>>>

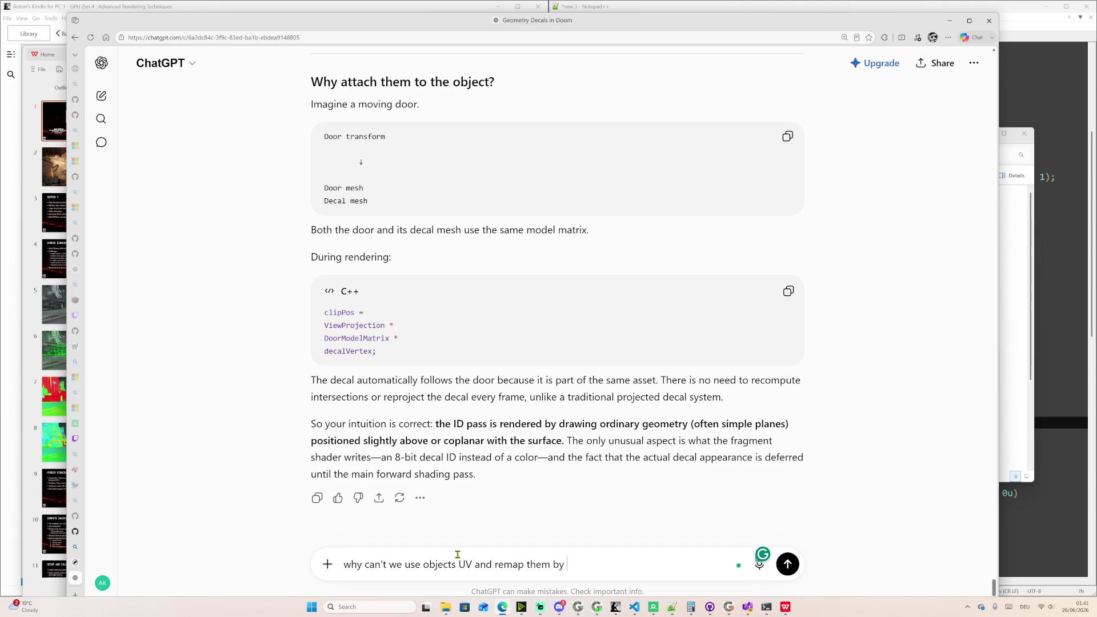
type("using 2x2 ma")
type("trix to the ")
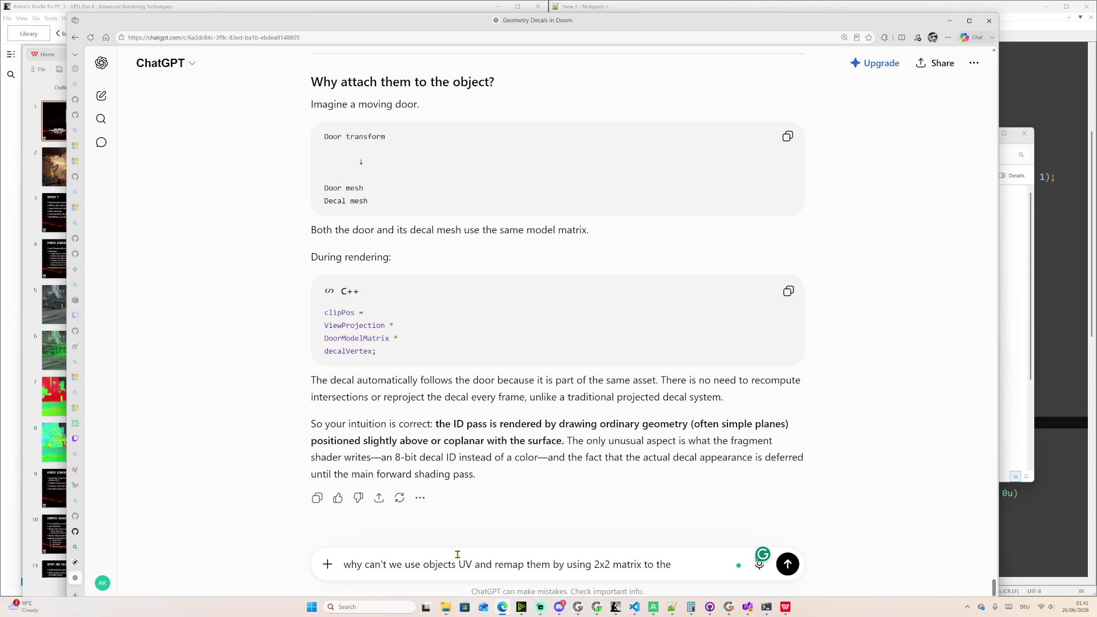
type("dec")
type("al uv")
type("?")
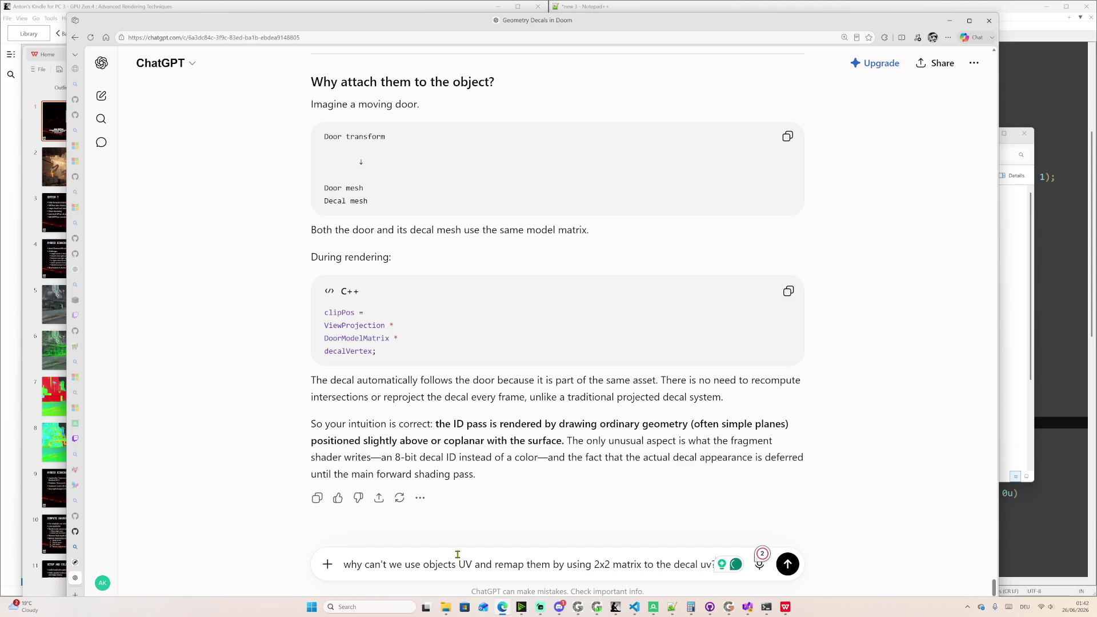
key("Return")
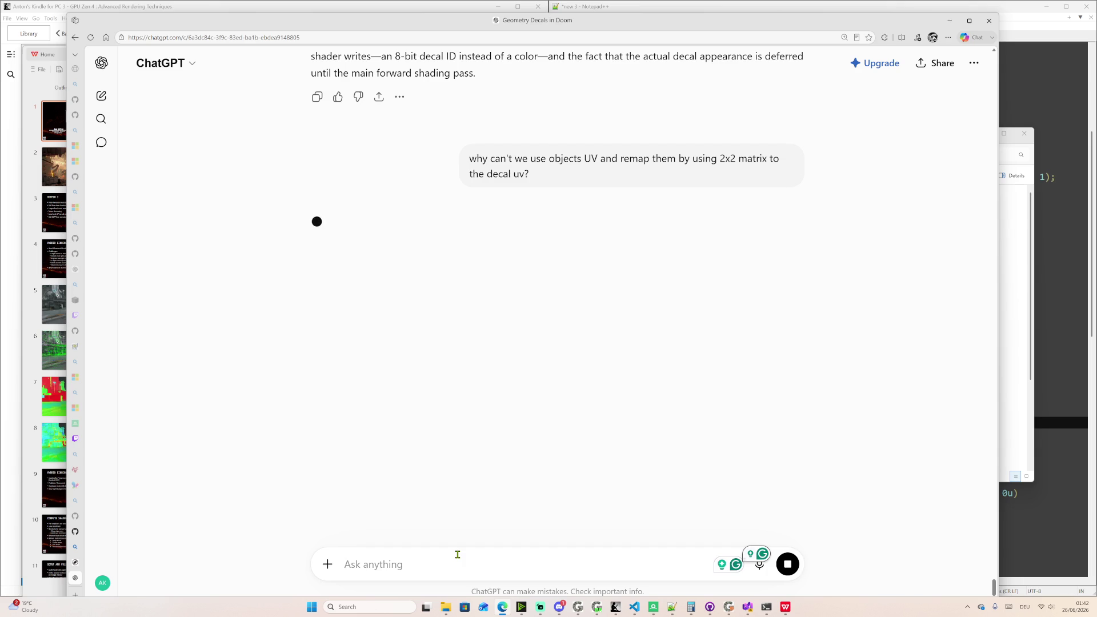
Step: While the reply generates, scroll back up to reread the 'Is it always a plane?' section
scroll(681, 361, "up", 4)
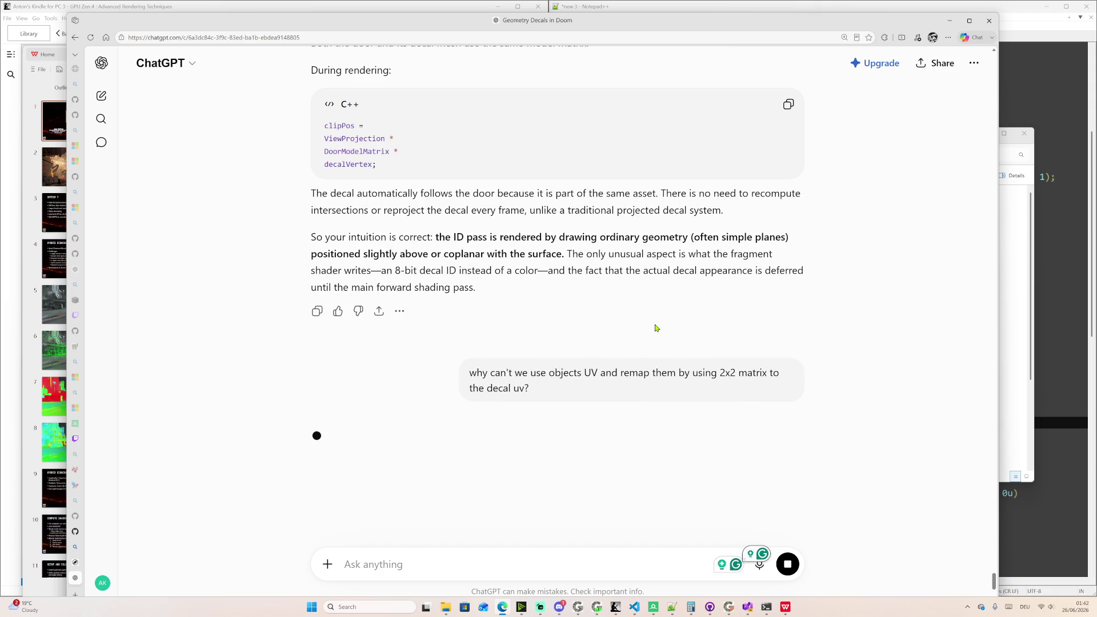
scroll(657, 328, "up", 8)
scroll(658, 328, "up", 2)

<<<

In how many lines of the material does the word "type" appear? Respond with the number only.

### Exercise solution
5